One of the reasons that the Supreme Court gave for its confidence that the rights of these citizens detained involuntarily were adequately protected was the existence of the office of the Inspector of Mental Hospitals, an office established under the 1945 Act. It is perhaps a pity that the court did not appreciate what has happened this office since it was established 54 years ago.

The 1945 Act required the Inspector of Mental Hospitals to inspect every mental hospital once a year and, in the case of privately run mental hospitals, twice a year. The Act required the publication of an annual report by the Inspector of Mental Hospitals about the conditions in mental hospitals, based upon his inspections. The report was to be laid before both Houses of the Oireachtas and was to be sent to the President of the High Court. The Act was sponsored by the then Minister for Health and Social Welfare, the late Dr James Ryan, one of the finest ministers in the history of the State.

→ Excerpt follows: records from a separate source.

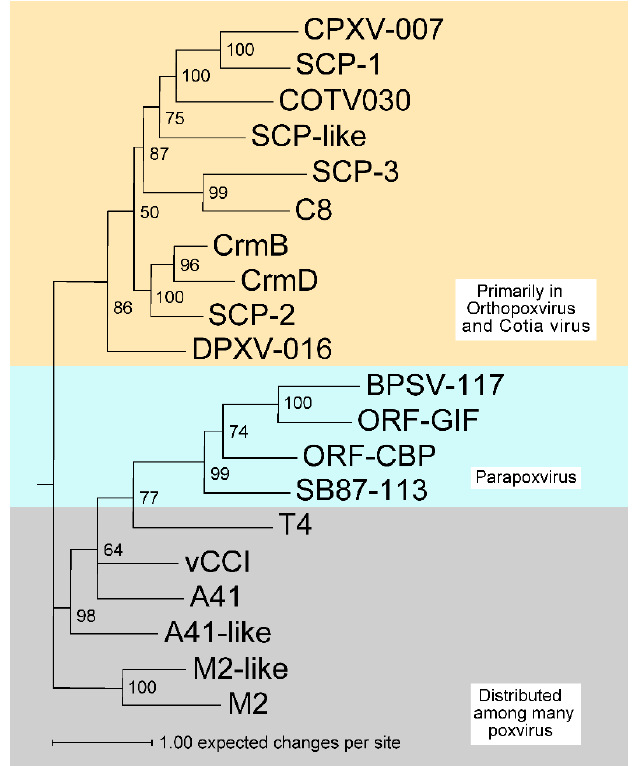
Figure 7. Dendrogram of PIE domain sequences showing relatedness among representative members of the PIE domain families. The tree is midpoint rooted for purposes of illustration. Values in percent at internal nodes indicate posterior probabilities calculated for the Bayesian inference of phylogeny from the alignment in Figure 6 using MrBayes v3.2.0 [81]. The scale bar relates branch lengths to the number of expected substitutions per site. The family names are shown at the terminal nodes.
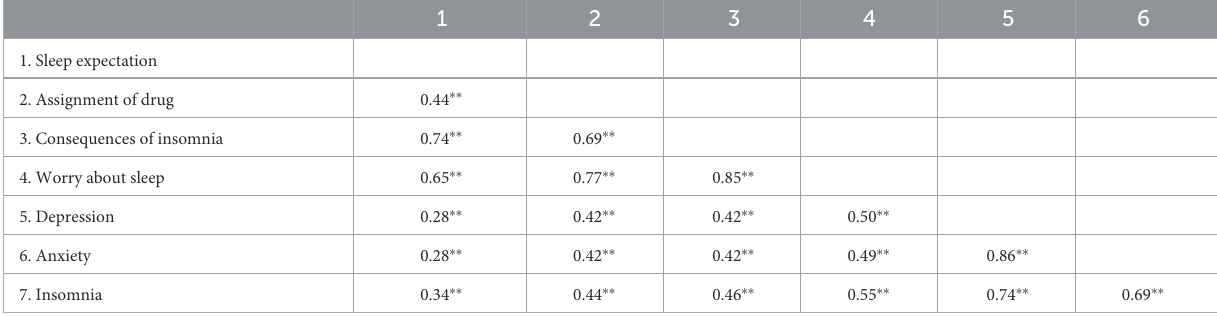
TABLE 2 Pearson correlation analysis among all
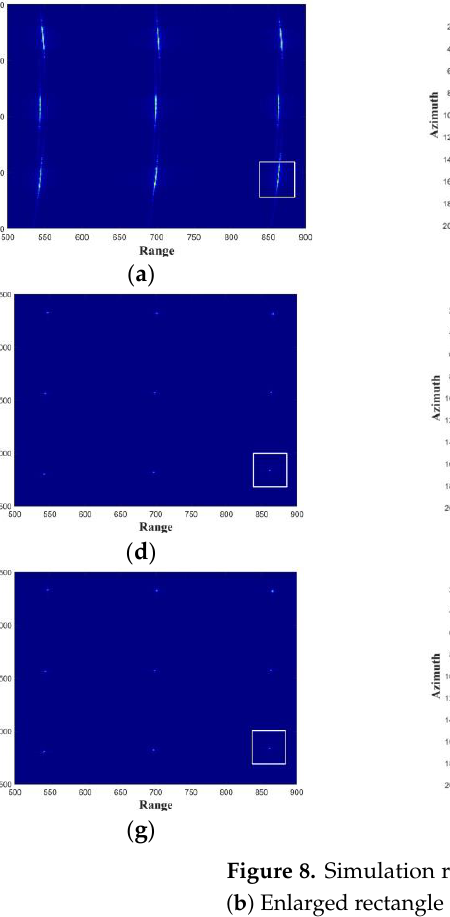
Figure 7. Motion displacements in the Cartesian coordinate system.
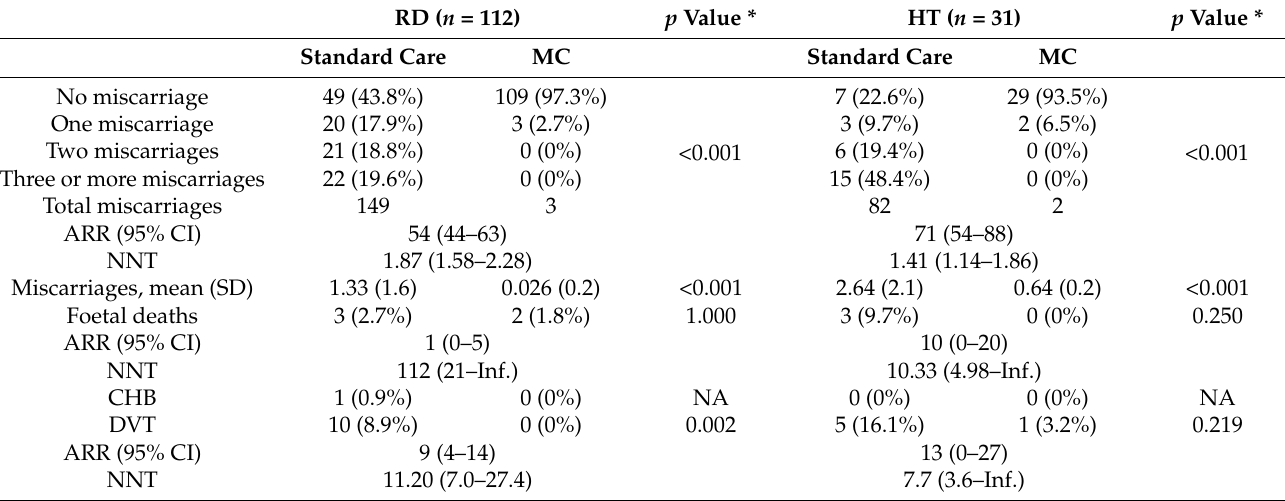
Table 3. Comparison of ANOs, thrombotic episodes, and CHB in 143 pregnant women treated in standard care and when treated at an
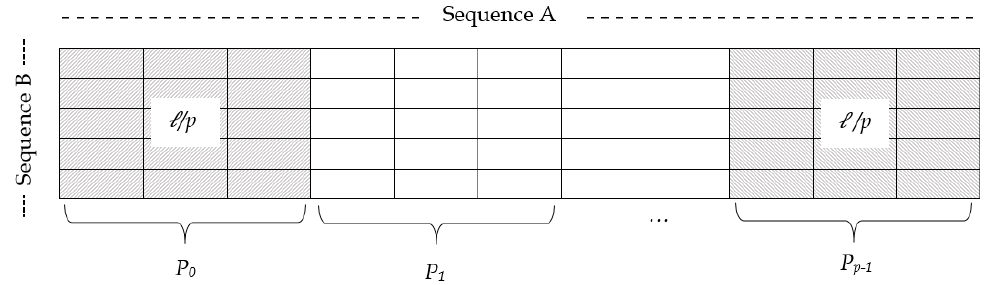
Figure 6. Mapping of a sequence having length (cid:96) to p processing nodes.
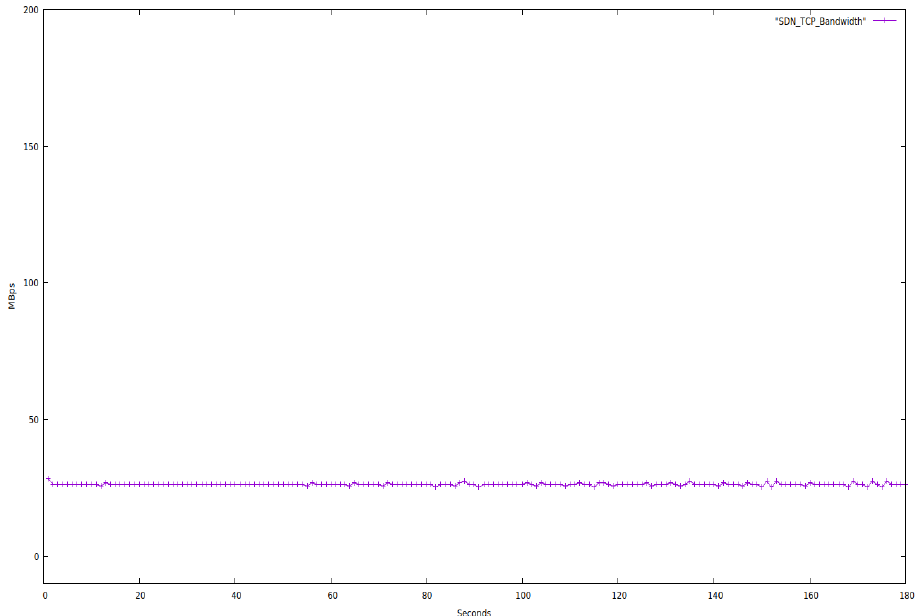
Figure 6. SDN TCP Bandwidth Fluctuation.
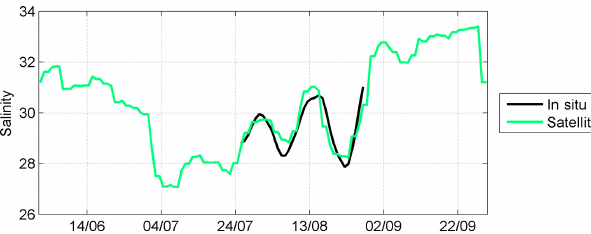
Figure 2. Time series of in situ and remotely sensed 8d running mean salinity at the M1 location in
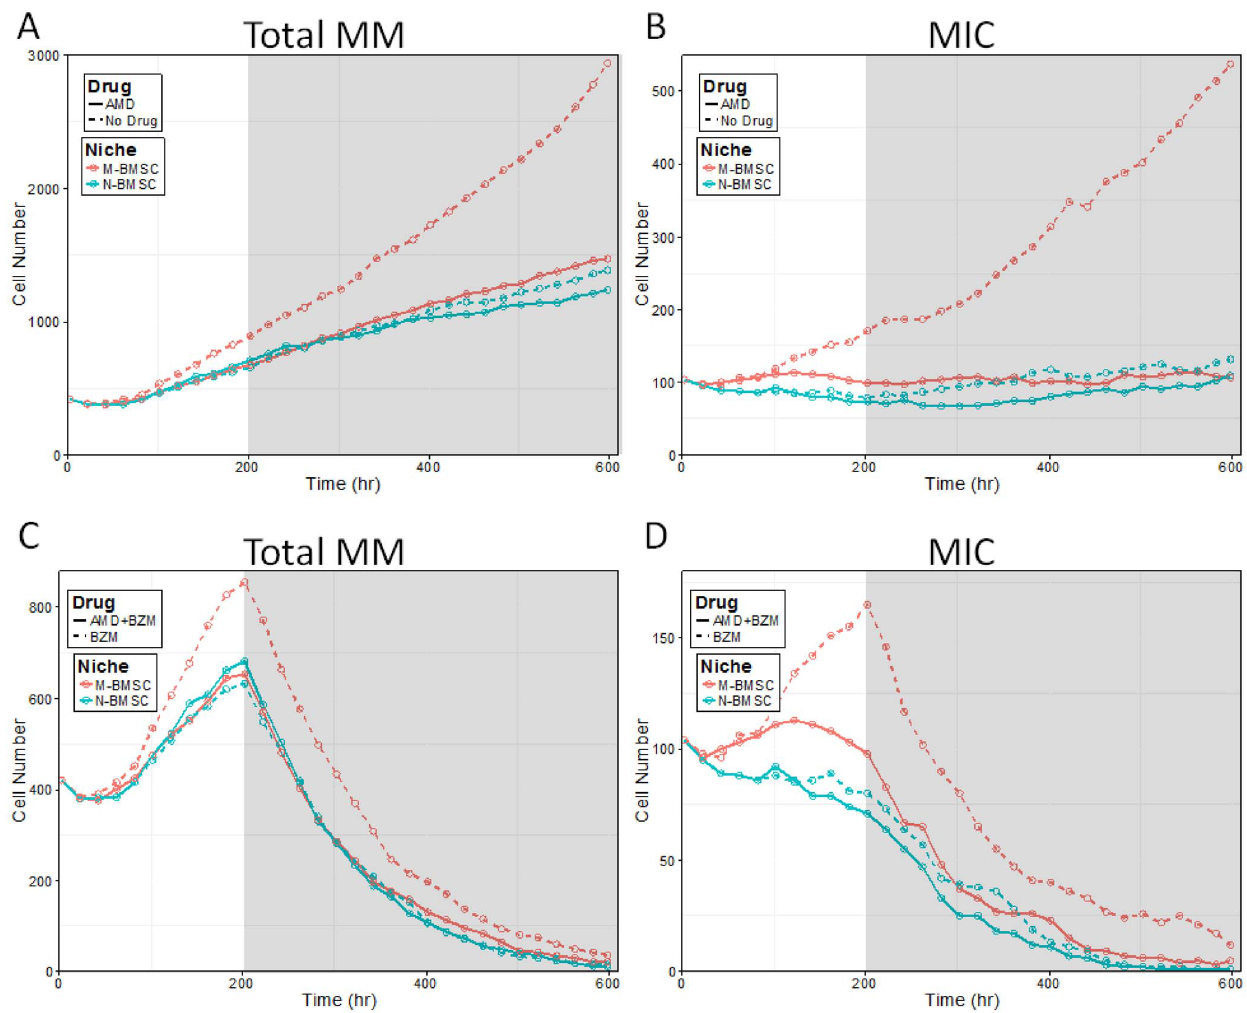
Figure 6. The effects of MIC-BMSC interaction inhibition on tumor growth and the outputs of cytotoxic chemotherapy. (A) The growing trends of tumor cells under MBMSC or NBMSC environment with or without niche inhibitor (AMD3100). (B) The growing trends of MIC cells under MBMSC or NBMSC environment with or without niche inhibitor (AMD3100). (C) The responses of myeloma tumor to cytotoxic drugs under MBMSC or NBMSC environment with or without niche inhibitor (AMD3100). (D) The responses of MICs to cytotoxic drugs under MBMSC or NBMSC environment with or without niche inhibitor (AMD3100). Myeloma-associated or normal BMSC niches were denoted in red or green color, and the effects of the niche inhibitors on tumor growth (A and B) or cytotoxic drug efficacy (C and D) were labeled in solid lines and their controls in dashed lines, respectively.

THE point of these sections of the Act was to provide an independent review of conditions in these hospitals - that is, independent of those who ran these hospitals, the hospital authorities, the local hospital or health boards and, of course the Department of Health and the Minister for Health.

Moreover, this was to be done by opening up conditions in these institutions to public scrutiny. What must have been conceived as a fail-safe mechanism was built into these arrangements by providing for the annual reports to be sent to the President of the High Court.

As Ms Annie Ryan recounts in her excellent book Walls of Silence published earlier this year, no annual report of the Inspector of Mental Health was published for a period of 13 years up to 1979 and nobody noticed. Not any member of the Oireachtas, not anybody in the media and not any of the Presidents of the High Court during this time. In 1979, when Mr Charles Haughey was Minister for Health, there was a row over the failure to meet the statutory obligation to publish annual reports. He justified the failure to publish annual reports on the grounds that the practice had "fallen into disuse". Three reports were published together in 1979 and for a further nine years, no reports were published and, again, nobody noticed.

Reports are now published on an annual basis and in early July, I asked the Department of Health when the report for 1998 would be published. I was told it would be published "later in the year". I inquired why this was so since the reports were primarily accounts of inspections of institutions conducted in 1997 and there did not seem any reason why such reports could not have been written at the time of the inspections and the annual report published in March or April each year. After all, the speedy publication of such reports was the best way of ensuring that the public was kept as aware as possible of conditions as they were at the time of inspection and that the agencies responsible for these institutions were kept accountable.

It was not as simple as that, I was told. The official then went on to explain how this supposedly independent report - independent of the Department of Health, of the Health Boards and of the Minister for Health - is compiled.

Once the Inspector of Mental Hospitals has written his version of his own annual report, he sends it to the Department of Health. The Department "edits" the report and returns it to the inspector for his approval. It is then sent to the various health boards around the State for their comments. When these are received, the inspector amends his report. It is sent for a second time to the health boards, and when a response is received from them, the inspector writes a further draft. This is sent to the Minister for his "approval" (that is the word of the spokesperson for the Minister) and when "approval" has been given, the report is sent to be printed.

It is sent again to the Minister, whose consent is required for its publication. This is the independent mechanism that was relied upon, in part, by the Supreme Court in the Croake case when it decided that there were adequate safeguards in the system to protect the rights of the most vulnerable citizens in our community.

The Croake case has now been appealed to the European Court of Human Rights and on June 15th last, the court declared the case admissible because of the serious issues it raises concerning the rights of the citizen.